Private Equity’s New Gameplan for College Sports
By Mark Seavy
The recent infusion of private equity into the University of Utah’s athletic department created a new gameplan for college sports.
But how that will affect brand licensing is very much open to debate. While the University of Texas, Kansas University, and the University of Michigan are among those schools where licensing is under the athletic department, other licensing programs instead act as a part of a school’s legal, development, or other department.
Yet one thing is for sure—with the growing competition for media rights and sponsorships as well as the expansion of Name, Image, and Likeness (NIL) licensing for college athletes, schools are changing their strategies.
Clemson University (Clemson Ventures), the University of West Virginia (Gold & Blue Enterprises), Michigan State University (Spartan Ventures), Texas Tech (Texas Tech Athletic Partners), and the University of Kentucky (Champions Blue), for example, created separate limited liability companies (LLCs) within their athletic program to serve a similar purpose as private equity firms.

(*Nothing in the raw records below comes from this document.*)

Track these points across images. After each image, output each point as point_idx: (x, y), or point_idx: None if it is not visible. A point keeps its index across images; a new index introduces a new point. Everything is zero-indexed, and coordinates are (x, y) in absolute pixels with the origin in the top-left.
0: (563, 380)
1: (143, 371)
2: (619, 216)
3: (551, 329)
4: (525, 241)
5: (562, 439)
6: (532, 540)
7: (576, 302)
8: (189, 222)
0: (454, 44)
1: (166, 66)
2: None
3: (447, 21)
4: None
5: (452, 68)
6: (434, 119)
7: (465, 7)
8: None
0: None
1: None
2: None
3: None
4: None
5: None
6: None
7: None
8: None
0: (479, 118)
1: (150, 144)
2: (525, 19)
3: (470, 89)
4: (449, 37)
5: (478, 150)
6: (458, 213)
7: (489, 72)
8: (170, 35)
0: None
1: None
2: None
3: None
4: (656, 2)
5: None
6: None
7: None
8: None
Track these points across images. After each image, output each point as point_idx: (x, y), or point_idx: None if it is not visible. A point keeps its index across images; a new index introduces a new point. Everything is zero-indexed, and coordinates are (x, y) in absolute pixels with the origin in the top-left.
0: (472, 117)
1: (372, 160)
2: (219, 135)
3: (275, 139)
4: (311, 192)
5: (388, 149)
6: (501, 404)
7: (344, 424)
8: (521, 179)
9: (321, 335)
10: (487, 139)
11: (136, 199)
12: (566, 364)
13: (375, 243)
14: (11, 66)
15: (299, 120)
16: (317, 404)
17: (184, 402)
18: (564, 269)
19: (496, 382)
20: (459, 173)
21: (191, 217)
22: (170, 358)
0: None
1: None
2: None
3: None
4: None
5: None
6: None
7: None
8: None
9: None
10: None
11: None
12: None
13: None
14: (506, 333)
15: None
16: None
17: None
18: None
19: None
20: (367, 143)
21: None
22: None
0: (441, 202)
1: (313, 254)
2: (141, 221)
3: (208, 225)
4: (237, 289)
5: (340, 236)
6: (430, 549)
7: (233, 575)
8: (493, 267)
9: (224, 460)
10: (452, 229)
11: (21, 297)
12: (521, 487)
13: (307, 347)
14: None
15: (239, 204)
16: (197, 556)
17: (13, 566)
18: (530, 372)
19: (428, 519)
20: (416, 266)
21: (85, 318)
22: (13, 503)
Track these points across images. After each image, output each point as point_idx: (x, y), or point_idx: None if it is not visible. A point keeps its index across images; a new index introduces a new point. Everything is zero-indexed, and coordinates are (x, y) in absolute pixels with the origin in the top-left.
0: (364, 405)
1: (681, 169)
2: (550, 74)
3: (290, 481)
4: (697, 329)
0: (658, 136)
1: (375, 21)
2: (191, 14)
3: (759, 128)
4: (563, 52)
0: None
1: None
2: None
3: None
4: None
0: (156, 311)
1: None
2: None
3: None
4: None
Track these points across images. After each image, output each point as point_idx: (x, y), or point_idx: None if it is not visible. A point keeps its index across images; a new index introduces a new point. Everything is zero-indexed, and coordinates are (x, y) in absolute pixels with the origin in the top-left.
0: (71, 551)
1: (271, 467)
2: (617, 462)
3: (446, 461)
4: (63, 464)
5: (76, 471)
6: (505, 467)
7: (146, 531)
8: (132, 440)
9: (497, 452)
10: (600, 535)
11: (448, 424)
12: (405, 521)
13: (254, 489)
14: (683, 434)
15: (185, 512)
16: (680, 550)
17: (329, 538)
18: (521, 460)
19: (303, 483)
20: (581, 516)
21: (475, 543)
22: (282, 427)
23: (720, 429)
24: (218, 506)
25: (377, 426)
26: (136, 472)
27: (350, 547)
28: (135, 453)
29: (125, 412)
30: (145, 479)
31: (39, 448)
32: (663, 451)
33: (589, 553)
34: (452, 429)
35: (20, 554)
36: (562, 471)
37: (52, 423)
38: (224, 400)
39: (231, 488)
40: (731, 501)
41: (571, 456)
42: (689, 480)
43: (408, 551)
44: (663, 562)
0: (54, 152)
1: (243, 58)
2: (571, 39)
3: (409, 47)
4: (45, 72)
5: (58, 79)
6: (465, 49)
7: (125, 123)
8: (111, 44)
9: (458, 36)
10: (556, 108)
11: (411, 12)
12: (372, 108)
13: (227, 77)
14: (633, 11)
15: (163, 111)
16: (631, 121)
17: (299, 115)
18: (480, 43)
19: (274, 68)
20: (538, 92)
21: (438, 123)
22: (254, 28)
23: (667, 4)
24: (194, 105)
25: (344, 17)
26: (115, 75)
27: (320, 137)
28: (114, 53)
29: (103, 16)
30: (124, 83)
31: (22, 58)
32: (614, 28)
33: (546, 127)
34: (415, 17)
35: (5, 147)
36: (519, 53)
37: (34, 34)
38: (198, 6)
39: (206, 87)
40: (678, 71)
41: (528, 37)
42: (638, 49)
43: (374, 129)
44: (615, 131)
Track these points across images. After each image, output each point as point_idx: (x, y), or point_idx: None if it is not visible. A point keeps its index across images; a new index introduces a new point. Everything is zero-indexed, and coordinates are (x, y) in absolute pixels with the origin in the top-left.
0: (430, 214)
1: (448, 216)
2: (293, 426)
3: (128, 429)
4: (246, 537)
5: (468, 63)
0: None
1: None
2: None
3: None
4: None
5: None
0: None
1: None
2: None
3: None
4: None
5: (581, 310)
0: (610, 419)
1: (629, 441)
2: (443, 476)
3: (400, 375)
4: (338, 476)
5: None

In the case of Clemson, the LLC it formed in 2024 generated in 15 months more than double the gross and net revenue it produced in the final year of a seven-year agreement with third-party multimedia rights company JMI Sports.
“The jury is still out on how widespread these business models will be but it is clear that colleges and universities, especially the athletic departments, are looking for revenue sources in a lot of different places,” a sports licensing executive said. “So far it is a mixed bag of whether conferences and commissioners will actually partner with private equity.”
To start with, the typical private equity model of investing for three to five years and then cashing out is hard to deploy at public universities.
With that in mind, the changes typically wrought by new investors—like reorganizing the business—will be bypassed in favor of revenue sharing, licensing executives said. But there have been attempts at private equity in the sector prior to the University of Utah’s deal with Otro Capital, which was negotiated over two years.
For example, the Big Ten Conference paused plans in November on a $2.4-billion private equity agreement with UC Investments (a branch of the California pension funds) after opposition from the University of Michigan and the University of Southern California. And Florida State University has had discussions with Sixth Street Partners during the past few years that have yet to yield an agreement.
At the same time, a number of athletic departments are implementing comprehensive licensing and multimedia rights deals that cover sports and the entire school, said Jeff Schemmel, CEO at consulting firm College Sports Solutions and a former athletic director at San Diego State University.
“This may well open the door to more institution-wide deals since there is more money involved,” Schemmel said. “Licensing and multimedia rights partners are always looking for more than just athletics. If you can reach 30,000 students on campus, they want to do that. Every sports program big or small is looking for new revenue and if they can figure out ways to partner with private equity and realize gains, everyone will look at the business model.”
Much of the growing private equity interest stems from new business plans, including NIL, which was implemented in 2021 following a U.S. Supreme Court decision, and revenue sharing, licensing executives said. NIL brought new funding for revenue sharing given that schools had little time initially to rework their budgets, said Kristi Dosh, Founder of the Business of College Sports.
The key to the ongoing growth of these types of agreements will be a return that makes both parties happy, executives said, whatever form that may take.
“People look at private equity from a different lens. [It] is a business ownership model, and I am not sure that is the way it is being looked at in college sports,” a college licensing director said. “It will not be, in the traditional sense, private equity. It feels more like an investment partner in developing opportunities and having a revenue sharing arrangement. It will not be private equity buying a school or conference and then going in and rearranging and streamlining things with an eye toward maximizing their return and flipping the business five years down the road.”